* INSTRUCTION
Copy out the listing below word for word, everything from the line containing "pose: elev=265.2 azim=5.0" down to the line containing "Dot at: (277, 345)", both of those lines included.
—————
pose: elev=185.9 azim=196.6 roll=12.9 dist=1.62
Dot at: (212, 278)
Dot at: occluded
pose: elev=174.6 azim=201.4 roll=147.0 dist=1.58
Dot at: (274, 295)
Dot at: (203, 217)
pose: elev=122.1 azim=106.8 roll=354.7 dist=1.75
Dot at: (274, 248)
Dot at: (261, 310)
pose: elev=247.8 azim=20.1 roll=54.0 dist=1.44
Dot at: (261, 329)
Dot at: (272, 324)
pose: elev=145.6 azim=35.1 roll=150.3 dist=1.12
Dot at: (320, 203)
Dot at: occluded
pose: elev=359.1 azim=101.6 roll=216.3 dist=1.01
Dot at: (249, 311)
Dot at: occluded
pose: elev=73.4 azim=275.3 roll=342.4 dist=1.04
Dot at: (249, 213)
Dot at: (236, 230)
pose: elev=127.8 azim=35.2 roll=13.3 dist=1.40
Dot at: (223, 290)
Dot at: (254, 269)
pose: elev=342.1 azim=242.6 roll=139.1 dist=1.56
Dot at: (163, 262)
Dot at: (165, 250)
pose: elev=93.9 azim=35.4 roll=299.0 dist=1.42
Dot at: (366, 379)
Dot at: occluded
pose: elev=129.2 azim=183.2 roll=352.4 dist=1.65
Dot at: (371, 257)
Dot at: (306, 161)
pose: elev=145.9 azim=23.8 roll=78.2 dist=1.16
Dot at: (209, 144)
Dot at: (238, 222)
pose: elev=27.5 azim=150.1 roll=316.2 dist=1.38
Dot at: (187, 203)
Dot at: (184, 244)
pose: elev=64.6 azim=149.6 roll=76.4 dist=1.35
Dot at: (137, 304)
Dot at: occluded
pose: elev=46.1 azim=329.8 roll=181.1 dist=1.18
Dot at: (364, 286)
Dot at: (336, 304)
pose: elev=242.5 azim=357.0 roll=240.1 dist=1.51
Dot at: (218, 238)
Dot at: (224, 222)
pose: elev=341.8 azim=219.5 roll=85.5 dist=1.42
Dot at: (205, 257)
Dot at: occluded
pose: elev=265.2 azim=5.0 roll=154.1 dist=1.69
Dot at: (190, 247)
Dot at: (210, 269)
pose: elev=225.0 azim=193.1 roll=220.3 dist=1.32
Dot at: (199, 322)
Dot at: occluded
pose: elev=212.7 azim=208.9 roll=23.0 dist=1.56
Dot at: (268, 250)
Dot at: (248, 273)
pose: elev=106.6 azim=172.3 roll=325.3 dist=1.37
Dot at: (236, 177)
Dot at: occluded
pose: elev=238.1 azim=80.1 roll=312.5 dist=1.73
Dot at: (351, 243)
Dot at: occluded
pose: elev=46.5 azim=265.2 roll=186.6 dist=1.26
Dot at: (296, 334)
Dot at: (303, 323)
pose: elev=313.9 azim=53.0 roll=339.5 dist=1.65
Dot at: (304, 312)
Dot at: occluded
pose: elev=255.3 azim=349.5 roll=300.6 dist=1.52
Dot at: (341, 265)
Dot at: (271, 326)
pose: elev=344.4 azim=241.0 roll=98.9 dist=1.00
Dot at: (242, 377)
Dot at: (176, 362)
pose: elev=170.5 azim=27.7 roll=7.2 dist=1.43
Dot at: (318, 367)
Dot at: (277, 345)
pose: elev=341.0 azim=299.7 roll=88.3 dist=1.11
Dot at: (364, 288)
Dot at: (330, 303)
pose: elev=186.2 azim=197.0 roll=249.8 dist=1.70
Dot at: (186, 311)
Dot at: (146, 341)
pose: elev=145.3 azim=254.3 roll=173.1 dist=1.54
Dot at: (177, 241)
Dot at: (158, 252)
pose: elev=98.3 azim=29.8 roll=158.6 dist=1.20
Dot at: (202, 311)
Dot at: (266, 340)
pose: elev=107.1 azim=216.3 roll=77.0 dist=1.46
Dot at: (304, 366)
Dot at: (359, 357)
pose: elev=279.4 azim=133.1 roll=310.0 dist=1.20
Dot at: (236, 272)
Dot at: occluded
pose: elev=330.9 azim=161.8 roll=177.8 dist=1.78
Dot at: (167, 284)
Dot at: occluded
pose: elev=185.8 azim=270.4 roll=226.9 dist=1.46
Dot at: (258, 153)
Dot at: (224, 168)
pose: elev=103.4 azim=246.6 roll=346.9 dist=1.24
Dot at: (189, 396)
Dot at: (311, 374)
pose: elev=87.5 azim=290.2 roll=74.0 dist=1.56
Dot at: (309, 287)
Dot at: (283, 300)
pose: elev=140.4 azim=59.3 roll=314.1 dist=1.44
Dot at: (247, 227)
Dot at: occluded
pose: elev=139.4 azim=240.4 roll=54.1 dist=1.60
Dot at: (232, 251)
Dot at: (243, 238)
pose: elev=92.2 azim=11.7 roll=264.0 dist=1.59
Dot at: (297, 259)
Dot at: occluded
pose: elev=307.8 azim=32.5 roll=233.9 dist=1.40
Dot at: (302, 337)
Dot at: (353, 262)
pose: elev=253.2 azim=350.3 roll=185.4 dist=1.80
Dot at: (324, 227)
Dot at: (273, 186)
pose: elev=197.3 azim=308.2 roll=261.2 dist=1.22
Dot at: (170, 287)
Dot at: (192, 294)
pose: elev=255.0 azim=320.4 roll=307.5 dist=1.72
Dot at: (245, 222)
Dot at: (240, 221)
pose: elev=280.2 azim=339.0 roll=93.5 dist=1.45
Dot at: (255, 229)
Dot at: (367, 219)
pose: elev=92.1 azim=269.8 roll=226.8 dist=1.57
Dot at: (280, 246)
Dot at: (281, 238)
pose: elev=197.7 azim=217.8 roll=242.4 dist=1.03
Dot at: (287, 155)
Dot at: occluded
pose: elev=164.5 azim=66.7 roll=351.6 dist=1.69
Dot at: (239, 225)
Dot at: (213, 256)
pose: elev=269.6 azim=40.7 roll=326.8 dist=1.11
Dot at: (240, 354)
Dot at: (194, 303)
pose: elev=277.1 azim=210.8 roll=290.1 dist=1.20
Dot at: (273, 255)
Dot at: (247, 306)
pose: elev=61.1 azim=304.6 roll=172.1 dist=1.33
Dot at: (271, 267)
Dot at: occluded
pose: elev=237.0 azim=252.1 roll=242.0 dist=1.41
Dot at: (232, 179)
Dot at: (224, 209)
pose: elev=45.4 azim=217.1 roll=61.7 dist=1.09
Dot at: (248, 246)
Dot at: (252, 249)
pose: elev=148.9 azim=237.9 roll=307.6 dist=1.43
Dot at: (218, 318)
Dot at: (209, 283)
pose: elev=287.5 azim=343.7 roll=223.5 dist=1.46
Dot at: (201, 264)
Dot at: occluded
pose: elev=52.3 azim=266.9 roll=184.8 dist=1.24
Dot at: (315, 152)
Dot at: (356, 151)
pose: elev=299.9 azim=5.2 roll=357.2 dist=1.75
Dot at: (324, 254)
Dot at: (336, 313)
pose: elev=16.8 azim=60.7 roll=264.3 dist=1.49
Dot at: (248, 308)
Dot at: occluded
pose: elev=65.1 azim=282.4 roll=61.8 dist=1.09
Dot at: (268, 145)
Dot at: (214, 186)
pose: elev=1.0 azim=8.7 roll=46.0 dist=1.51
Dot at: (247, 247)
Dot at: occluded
—————
* THE REPLY
pose: elev=265.2 azim=5.0 roll=154.1 dist=1.69
Dot at: (190, 247)
Dot at: (210, 269)
pose: elev=225.0 azim=193.1 roll=220.3 dist=1.32
Dot at: (199, 322)
Dot at: occluded
pose: elev=212.7 azim=208.9 roll=23.0 dist=1.56
Dot at: (268, 250)
Dot at: (248, 273)
pose: elev=106.6 azim=172.3 roll=325.3 dist=1.37
Dot at: (236, 177)
Dot at: occluded
pose: elev=238.1 azim=80.1 roll=312.5 dist=1.73
Dot at: (351, 243)
Dot at: occluded
pose: elev=46.5 azim=265.2 roll=186.6 dist=1.26
Dot at: (296, 334)
Dot at: (303, 323)
pose: elev=313.9 azim=53.0 roll=339.5 dist=1.65
Dot at: (304, 312)
Dot at: occluded
pose: elev=255.3 azim=349.5 roll=300.6 dist=1.52
Dot at: (341, 265)
Dot at: (271, 326)
pose: elev=344.4 azim=241.0 roll=98.9 dist=1.00
Dot at: (242, 377)
Dot at: (176, 362)
pose: elev=170.5 azim=27.7 roll=7.2 dist=1.43
Dot at: (318, 367)
Dot at: (277, 345)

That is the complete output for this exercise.